La protagonista es AR4455.
Situada cerca del meridiano solar y ocupando una posición especialmente favorable para influir en el entorno terrestre, esta región ha entrado en una fase de intensa reorganización magnética. Durante las últimas horas produjo una secuencia poco habitual de erupciones: una M3.3, una M9.3, una M7.7 y finalmente una fulguración X1.0.
No estamos ante un evento aislado. Estamos observando una región que libera energía de forma repetida.
Los datos más recientes muestran además que AR4455 es más compleja de lo que parecía inicialmente. La aparición continua de nuevo flujo magnético ha generado una configuración Beta-Gamma con una mezcla creciente de polaridades y una importante cizalladura magnética. En otras palabras: el campo magnético de la región se encuentra sometido a tensiones capaces de favorecer nuevas reconexiones y nuevas fulguraciones.
La consecuencia inmediata de estas explosiones fue una serie de apagones de radio en la cara diurna de la Tierra. La fulguración X1.0 alcanzó nivel R3, considerado fuerte dentro de la escala NOAA. Pero la historia más importante puede estar ocurriendo lejos de la superficie solar.

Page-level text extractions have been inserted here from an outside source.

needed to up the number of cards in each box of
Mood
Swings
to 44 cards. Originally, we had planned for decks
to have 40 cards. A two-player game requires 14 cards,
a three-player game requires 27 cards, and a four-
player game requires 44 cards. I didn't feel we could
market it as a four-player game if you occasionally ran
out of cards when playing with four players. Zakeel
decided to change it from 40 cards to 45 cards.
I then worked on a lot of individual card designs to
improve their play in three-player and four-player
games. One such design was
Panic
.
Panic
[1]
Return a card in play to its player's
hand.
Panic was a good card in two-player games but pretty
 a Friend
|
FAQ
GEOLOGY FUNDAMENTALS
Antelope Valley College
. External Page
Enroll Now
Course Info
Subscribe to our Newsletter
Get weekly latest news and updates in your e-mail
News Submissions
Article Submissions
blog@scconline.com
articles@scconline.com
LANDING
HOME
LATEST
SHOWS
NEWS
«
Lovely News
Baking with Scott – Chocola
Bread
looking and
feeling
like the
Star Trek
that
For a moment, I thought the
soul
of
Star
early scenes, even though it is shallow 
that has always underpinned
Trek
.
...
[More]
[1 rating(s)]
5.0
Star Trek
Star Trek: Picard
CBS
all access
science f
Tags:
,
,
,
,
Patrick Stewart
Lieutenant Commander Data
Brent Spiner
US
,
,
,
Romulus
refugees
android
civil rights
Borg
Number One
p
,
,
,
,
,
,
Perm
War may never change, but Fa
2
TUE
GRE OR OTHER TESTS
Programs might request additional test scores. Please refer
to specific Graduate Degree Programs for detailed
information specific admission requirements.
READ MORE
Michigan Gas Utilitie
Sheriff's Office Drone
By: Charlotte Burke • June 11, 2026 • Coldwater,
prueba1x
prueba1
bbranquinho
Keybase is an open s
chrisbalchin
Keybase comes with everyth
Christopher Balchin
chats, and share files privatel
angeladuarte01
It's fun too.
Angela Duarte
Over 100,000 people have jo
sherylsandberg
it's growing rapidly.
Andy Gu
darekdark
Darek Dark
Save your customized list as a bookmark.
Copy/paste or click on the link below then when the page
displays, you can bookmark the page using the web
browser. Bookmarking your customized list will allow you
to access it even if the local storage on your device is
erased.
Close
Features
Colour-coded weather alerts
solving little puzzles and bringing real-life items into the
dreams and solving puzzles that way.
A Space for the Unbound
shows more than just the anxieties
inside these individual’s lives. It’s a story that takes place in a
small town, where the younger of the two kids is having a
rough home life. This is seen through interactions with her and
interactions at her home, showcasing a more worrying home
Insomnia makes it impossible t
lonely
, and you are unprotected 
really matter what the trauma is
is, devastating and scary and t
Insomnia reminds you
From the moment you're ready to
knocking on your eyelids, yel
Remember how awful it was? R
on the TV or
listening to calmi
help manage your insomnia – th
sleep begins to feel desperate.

Las observaciones coronográficas indican que al menos dos de las grandes erupciones de AR4455 estuvieron acompañadas por eyecciones de masa coronal. Los análisis preliminares sugieren que ambas poseen una componente dirigida hacia la Tierra. Todavía se están refinando los modelos de propagación, pero la posibilidad de una interacción con nuestro planeta es real.
Mientras tanto, el espacio interplanetario permanece relativamente tranquilo. El viento solar continúa soplando a velocidades moderadas, entre 400 y 425 kilómetros por segundo, y el campo geomagnético terrestre apenas ha mostrado periodos aislados de inestabilidad. La magnetosfera, por ahora, resiste sin dificultad.
Sin embargo, la atención ya no está puesta en las condiciones actuales.
Durante los próximos días se espera la llegada de una región de interacción corrotante y posteriormente de una corriente rápida procedente de un agujero coronal. Por separado, ambos fenómenos suelen provocar aumentos moderados de la actividad geomagnética. Pero si coinciden con la llegada de alguna de las eyecciones asociadas a AR4455, el resultado podría ser más significativo.
Los pronósticos actuales contemplan la posibilidad de periodos de tormenta geomagnética menor (G1) entre el 4 y el 5 de junio. No se trata de un escenario extremo, pero sí de una situación que merece seguimiento.
La imagen del día es la de una estructura magnética que parecía estable desde la distancia y que, al observarla con más detalle, revela un entramado de tensiones acumuladas. AR4455 ha pasado de ser una región activa más a convertirse en el principal motor de la actividad solar.
El Sol sigue mostrando un aspecto razonablemente ordenado.
Pero bajo esa apariencia, una región concreta continúa reorganizando su arquitectura magnética. Y cada nueva reorganización tiene el potencial de volver a hacerse visible desde la Tierra.